The Massachusetts Executive Office of Public Safety and Security is a Commonwealth of Massachusetts organization whose focus is the protection of individuals, groups or environment issues which will, subsequently, affect individuals or groups health or well being. As an executive agency, the Office is managed by a Commissioner who is appointed by the Governor.

==Department of Public Safety==
The Department of Public Safety (DPS), a regulatory, licensing and inspection agency, charged with the oversight of numerous activities, businesses, and professions, reports directly to the secretary of the Executive Office of Public Safety and Security. The Department of Public Safety provides administrative and legal assistance to the following boards and commissions.

===The Architectural Access Board: (AAB)===
A regulatory agency within the Massachusetts Office of Public Safety. Its legislative mandate states that it shall develop and enforce regulations designed to make public buildings accessible to, functional for, and safe for use by persons with disabilities

===Amusements===
All amusement devices in Massachusetts must be licensed and are regulated and inspected by the Department of Public Safety Each amusement device, including inflatable devices, must be registered with the Department annually and inspected according to the regulations.

===Board of Building Regulations and Standards===
The Department of Public Safety’s Board of Building Regulations and Standards (BBRS) requires an individual who supervises building construction for certain building types to be licensed as a Construction Supervisor.
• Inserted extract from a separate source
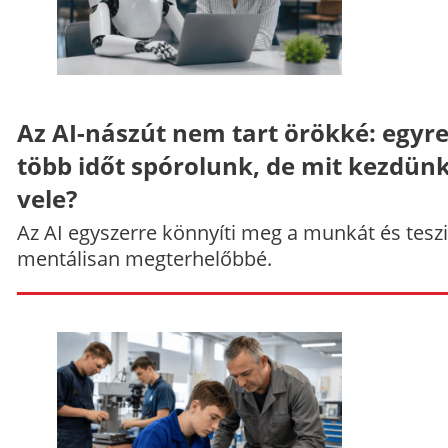
Az AI-nászút nem tart örökké: egyr
több időt spórolunk, de mit kezdün
vele?
Az AI egyszerre könnyíti meg a munkát és teszi
mentálisan megterhelőbbé.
Candidates for the Construction Supervisor License (CSL) must first demonstrate at least 3 years of experience in building construction or design in order to be considered eligible for the exam. BBRS is authorized by law to adopt building code regulations, administer provisions of the code and operate various construction related programs.

===Board of Elevator Regulations===
A division of the state public safety department, The Board of Elevator Regulations, has eight members who are appointed to serve by the Governor of the Commonwealth of Massachusetts. The Board of Elevator Regulations regulates the construction, installation, alteration and operation of all elevators in Massachusetts. The term “elevator” includes moving stairways, dumbwaiters, moving walkways, material lifts, vertical reciprocating conveyors, and dumbwaiters with automatic transfer devices, wheelchair lifts, automatic people movers and other associated devices that are commonly included within the elevator industry. All elevator constructors, maintenance people, repairpeople, and operators must be licensed by the Board.

===Engineering===
The Engineering division is responsible for the inspection of boilers, pressure vessels, and other equipment or devices for conformance to safety laws, standards, rules and regulations. The inspectors of this division are also responsible for the safe operation of amusement rides, horse-drawn carriages, and bungee jumping. In addition to ensuring compliance with safety laws, rules and regulations, it is the responsibility of the inspectors to examine people for the following licenses: Power plant engineers and firemen, oil burner technicians, refrigeration technicians, heavy equipment and hoisting operators, sprinkler fitters, pipe fitters, nuclear power plant operators.

===Trenches===
In addition to the permit and local permitting authority requirements mandated by statute, the trench safety regulations require that all excavators, whether public or private, take specific precautions to protect the general public and prevent unauthorized access to unattended trenches. Accordingly, unattended trenches must be covered, barricaded or backfilled.

===Licensing===
The Department of Public Safety issues licenses in the following areas: Amusement and Entertainment, Architectural Access Board, Change of Address Form, Concrete Field Testing Technician, Construction Supervisor License, Elevators, Engineers, Hoisting, Inspector of Pressure, Vessel License, Native Lumber Producers, Nuclear Plants, Oil Burners, Pipe Fitters, Public Warehouse, Refrigeration, S-License (Security), Sprinklers, Tramways, Inspection Applications, and Ticket Resellers.